The prevalence of Americans with mental health issues has become a growing problem. Suicide rates have increased in all but one state from 1999 to 2016, according to the Centers for Disease Control and Prevention; suicide is now the third leading cause of death among fifteen to twenty-four-year-olds.  Many of the problems, including anxiety, social phobia, and post-traumatic stress disorder, stem from childhood. These issues are often carried into adulthood, which is why mental health education should be mandated in all schools nationwide.
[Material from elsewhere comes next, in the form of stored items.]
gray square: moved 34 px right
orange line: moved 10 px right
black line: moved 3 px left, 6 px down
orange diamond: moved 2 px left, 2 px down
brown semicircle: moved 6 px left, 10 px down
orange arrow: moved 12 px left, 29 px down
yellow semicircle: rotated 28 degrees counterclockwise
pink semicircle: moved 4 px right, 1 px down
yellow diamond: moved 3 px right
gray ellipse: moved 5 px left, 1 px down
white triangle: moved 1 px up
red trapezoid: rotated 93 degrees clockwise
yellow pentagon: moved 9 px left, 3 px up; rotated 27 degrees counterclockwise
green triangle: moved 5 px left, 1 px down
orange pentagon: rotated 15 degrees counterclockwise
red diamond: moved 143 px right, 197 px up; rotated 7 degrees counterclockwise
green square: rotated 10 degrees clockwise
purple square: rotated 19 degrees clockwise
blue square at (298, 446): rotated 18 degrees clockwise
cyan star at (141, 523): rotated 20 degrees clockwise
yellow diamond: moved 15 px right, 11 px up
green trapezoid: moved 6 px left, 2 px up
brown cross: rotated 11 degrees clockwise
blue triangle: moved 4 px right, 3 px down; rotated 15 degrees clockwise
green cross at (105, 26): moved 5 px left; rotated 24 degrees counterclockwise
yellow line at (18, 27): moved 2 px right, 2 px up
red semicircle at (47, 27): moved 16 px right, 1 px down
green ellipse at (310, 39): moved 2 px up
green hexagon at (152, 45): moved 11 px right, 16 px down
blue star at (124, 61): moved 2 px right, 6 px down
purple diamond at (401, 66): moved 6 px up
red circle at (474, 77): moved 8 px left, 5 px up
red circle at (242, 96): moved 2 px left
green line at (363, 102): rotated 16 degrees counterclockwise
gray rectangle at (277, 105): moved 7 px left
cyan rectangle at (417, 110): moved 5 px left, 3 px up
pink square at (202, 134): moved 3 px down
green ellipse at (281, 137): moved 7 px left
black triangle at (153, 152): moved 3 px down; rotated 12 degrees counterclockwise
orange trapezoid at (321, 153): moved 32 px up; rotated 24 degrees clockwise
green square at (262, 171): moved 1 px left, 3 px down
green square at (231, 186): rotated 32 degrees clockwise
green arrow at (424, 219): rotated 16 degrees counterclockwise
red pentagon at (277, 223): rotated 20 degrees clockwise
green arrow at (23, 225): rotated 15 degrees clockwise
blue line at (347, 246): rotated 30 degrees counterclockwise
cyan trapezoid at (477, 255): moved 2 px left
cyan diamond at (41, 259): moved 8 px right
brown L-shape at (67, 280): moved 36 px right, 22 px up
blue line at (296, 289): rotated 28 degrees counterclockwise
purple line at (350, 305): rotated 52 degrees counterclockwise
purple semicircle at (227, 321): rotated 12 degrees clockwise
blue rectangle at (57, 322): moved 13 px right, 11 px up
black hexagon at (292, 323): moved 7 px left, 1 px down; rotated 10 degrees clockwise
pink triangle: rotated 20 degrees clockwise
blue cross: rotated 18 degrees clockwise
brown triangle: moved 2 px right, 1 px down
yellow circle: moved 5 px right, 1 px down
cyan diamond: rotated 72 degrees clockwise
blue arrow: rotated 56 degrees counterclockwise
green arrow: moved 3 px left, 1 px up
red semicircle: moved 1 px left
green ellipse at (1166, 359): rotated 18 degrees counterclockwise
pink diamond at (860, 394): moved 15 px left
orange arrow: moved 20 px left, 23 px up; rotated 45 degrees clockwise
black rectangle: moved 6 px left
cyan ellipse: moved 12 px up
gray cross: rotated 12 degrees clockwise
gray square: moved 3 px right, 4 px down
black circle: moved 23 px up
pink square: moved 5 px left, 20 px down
In early July 2018, Virginia and New York became the first two states to require mental health education in all public schools. School curriculums have shifted from only discussing the importance of our physical health, to discussing both the importance of mental health as well. This combination enhances students’ understanding of overall health and promotes better health practices to improve overall well-being.

These laws are part of a greater movement in promoting more awareness on mental health and its effects.

The law first came to be when Virginia state Senator Creigh Deeds was inspired by a presentation by high school students in Albemarle County. The presentation addressed issues such as bullying and students being overly stressed. Having witnessed suicides and depression, the students of Albemarle were determined to petition for more awareness towards mental health and an increase in counseling staffs.

Bronx Science, following the example of the Virginia mental health bill, has also began to incorporate more mental health discussions into its health curriculum. “We should all know the basics about how mental health affects a person and what we can do to help that person,” said Katelyn Yang ’19. Bronx Science offers a mandatory health course that all students need to take before graduating. The course teaches the importance of  physical, emotional, and mental health in order to prevent students from engaging in risky behaviors and in order to learn skills that can be used to make healthy choices throughout their lives.

Additionally, Bronx Science also holds several “mental health weeks” each year that provide stress relieving activities during school. There are also numerous guidance counselors and deans to contact when students are feeling overly stressed by classes, family, or even friends.

More schools should strive towards providing access to mental health resources for their students, following Bronx Science’s model. Adolescents are generally more vulnerable to mental health problems, such as depression and anxiety. To prevent the occurrence of these problems, schools nationwide should educate their students on the importance of maintaining not only a healthy body, but also a healthy mind. The Virginia mental health law also corrects misperceptions regarding people who suffer from mental health problems by educating students early on. It influences how students treat their peers who suffer with these mental issues and how students should approach their peers dealing with mental health issues.

New York and Virginia are setting examples for other states to write similar bills. These laws are part of a greater movement in promoting more awareness on mental health and its effects. We are one step closer in achieving more education and awareness nationwide.